Repeat the lines of the data exactly, from the first one through the one that contains "porque tiene peso".

--- Raw data Enclosed Below ---

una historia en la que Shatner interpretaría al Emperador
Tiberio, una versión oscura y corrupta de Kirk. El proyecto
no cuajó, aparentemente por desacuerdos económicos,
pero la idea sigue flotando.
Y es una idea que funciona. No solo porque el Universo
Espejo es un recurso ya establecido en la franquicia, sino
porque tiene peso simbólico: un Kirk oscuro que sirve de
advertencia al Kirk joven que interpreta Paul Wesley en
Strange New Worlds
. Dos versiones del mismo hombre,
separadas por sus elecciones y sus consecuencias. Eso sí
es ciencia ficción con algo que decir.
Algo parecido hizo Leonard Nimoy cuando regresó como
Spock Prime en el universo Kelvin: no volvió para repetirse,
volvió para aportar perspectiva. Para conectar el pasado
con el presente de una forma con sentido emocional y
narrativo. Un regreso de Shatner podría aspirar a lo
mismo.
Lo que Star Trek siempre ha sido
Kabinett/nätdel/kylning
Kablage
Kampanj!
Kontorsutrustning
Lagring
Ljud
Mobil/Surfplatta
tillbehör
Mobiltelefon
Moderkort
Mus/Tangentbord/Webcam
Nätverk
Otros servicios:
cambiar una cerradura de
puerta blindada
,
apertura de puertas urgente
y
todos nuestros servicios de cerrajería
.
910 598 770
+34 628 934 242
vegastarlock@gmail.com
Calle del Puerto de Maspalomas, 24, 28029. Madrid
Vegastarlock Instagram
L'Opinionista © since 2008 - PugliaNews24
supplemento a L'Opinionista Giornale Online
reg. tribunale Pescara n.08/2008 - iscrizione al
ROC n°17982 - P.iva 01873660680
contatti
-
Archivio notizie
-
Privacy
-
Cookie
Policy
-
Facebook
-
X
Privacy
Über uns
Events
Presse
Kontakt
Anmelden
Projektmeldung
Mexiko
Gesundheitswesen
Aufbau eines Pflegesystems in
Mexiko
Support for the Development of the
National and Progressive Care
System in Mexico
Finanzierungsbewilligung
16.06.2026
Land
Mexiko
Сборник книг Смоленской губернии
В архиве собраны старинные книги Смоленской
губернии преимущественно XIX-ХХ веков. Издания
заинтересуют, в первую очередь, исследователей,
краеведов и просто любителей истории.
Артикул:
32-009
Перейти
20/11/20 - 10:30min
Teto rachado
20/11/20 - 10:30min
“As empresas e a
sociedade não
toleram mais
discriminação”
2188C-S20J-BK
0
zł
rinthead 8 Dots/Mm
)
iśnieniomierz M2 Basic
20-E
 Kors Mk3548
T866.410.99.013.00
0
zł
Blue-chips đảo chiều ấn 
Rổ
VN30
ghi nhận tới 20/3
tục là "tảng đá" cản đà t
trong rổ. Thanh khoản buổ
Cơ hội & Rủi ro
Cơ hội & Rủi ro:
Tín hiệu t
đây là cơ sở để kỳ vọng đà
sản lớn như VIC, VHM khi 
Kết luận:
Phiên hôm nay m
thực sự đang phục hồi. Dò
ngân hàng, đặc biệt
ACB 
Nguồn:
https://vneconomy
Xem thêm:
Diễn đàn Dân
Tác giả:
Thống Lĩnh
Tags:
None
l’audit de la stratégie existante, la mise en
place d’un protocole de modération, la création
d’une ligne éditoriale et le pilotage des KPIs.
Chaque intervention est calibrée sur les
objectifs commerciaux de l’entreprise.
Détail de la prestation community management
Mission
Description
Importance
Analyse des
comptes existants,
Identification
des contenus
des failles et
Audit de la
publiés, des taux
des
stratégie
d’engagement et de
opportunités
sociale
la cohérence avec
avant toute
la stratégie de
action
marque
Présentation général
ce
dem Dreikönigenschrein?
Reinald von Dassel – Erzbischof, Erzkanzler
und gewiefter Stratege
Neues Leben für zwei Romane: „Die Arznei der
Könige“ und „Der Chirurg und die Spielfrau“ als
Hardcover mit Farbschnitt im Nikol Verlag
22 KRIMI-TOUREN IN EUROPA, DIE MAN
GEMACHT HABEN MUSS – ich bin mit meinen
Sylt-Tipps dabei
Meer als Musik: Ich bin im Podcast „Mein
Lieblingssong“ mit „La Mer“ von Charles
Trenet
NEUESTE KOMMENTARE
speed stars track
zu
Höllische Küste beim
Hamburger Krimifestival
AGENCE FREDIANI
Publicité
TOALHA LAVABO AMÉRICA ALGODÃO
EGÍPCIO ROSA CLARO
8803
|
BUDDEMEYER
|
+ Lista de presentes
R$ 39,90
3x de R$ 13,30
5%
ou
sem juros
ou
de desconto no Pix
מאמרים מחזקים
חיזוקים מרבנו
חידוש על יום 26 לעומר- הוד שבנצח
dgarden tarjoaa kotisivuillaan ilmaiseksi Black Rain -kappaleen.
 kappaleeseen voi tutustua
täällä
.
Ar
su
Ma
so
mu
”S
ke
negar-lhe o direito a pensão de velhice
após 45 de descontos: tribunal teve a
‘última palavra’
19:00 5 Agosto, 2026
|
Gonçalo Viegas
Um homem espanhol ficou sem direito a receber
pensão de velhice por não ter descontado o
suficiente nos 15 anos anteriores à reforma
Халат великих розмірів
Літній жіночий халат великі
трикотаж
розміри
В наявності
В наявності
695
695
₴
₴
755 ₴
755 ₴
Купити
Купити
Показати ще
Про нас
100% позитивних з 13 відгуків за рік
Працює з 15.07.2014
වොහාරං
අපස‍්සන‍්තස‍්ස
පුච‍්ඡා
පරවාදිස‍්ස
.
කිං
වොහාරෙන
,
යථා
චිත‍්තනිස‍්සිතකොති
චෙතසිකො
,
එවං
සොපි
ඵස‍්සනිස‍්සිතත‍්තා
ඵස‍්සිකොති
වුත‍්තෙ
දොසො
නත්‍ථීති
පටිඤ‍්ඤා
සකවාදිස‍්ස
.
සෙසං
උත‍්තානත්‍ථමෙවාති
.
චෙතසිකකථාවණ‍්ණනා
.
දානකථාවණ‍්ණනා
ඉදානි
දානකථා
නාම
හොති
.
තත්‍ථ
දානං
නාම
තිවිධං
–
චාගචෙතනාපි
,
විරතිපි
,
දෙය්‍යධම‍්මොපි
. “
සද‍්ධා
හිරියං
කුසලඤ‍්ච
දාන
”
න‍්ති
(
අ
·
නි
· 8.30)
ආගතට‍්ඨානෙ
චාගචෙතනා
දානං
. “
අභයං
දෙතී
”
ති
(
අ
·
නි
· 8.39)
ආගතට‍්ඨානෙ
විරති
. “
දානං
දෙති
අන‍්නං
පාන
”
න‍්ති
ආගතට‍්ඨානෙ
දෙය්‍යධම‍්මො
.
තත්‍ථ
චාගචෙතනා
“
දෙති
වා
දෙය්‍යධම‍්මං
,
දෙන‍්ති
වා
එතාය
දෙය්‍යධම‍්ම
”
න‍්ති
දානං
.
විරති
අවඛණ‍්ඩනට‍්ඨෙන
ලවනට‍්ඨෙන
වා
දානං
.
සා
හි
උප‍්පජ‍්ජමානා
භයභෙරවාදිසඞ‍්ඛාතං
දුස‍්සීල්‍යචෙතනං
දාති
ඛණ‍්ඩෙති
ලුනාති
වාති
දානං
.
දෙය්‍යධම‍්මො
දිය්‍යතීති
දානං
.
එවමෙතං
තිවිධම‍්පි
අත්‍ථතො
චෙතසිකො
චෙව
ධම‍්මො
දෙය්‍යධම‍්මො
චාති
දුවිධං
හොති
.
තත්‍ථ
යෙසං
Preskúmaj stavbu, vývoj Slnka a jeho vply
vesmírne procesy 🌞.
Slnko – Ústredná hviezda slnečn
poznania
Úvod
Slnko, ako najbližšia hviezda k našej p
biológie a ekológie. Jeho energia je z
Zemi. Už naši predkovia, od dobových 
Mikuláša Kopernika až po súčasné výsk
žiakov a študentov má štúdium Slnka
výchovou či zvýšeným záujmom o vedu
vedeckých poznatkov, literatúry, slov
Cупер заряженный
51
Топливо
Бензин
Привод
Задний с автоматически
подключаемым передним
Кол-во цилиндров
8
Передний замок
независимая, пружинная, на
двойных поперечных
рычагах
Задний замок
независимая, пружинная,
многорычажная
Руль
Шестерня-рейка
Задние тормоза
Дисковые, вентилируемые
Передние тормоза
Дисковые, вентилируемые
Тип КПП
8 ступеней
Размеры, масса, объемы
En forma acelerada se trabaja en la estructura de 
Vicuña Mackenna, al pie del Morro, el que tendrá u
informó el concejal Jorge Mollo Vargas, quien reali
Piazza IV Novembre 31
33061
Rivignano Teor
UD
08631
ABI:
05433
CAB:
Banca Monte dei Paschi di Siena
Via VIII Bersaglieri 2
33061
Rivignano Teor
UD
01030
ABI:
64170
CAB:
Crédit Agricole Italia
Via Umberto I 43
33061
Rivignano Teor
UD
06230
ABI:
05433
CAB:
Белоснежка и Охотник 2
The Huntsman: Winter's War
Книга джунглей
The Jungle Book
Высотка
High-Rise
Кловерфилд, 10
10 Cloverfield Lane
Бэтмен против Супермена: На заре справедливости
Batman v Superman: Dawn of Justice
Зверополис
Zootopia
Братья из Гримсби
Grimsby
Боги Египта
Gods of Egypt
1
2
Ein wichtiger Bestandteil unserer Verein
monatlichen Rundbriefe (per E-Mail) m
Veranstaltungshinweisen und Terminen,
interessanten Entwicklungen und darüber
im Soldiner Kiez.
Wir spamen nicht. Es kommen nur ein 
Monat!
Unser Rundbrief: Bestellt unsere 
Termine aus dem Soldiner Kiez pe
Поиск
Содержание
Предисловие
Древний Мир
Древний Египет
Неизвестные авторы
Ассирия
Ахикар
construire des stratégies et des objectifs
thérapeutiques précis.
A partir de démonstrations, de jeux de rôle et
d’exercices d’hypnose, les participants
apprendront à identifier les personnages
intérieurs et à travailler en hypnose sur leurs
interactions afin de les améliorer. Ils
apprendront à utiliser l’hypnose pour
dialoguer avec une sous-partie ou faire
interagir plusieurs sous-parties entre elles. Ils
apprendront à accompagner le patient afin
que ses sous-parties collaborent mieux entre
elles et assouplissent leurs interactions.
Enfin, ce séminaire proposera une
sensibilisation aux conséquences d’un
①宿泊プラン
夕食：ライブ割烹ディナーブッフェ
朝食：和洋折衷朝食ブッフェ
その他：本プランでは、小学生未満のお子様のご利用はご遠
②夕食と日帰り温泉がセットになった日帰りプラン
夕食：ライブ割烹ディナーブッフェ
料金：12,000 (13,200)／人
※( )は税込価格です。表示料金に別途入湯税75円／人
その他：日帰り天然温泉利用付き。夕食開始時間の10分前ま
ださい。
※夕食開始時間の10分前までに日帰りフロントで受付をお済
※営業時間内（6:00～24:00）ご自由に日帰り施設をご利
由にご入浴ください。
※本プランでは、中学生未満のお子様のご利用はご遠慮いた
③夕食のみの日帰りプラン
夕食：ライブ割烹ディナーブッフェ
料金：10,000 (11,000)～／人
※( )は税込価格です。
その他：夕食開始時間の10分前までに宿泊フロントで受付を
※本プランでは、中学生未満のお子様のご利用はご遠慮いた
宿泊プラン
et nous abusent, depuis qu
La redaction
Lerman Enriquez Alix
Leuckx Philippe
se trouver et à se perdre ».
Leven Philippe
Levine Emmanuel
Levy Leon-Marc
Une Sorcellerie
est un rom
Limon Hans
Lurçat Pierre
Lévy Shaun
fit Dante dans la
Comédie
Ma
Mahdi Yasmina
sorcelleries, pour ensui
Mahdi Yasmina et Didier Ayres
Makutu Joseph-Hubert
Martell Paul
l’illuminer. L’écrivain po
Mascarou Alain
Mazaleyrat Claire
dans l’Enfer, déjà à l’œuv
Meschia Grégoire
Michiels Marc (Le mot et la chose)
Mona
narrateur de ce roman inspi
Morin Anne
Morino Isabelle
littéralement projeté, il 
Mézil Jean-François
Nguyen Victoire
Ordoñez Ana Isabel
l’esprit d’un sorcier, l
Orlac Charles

--- End of Enclosed Raw data ---

## Completed exercise
una historia en la que Shatner interpretaría al Emperador
Tiberio, una versión oscura y corrupta de Kirk. El proyecto
no cuajó, aparentemente por desacuerdos económicos,
pero la idea sigue flotando.
Y es una idea que funciona. No solo porque el Universo
Espejo es un recurso ya establecido en la franquicia, sino
porque tiene peso simbólico: un Kirk oscuro que sirve de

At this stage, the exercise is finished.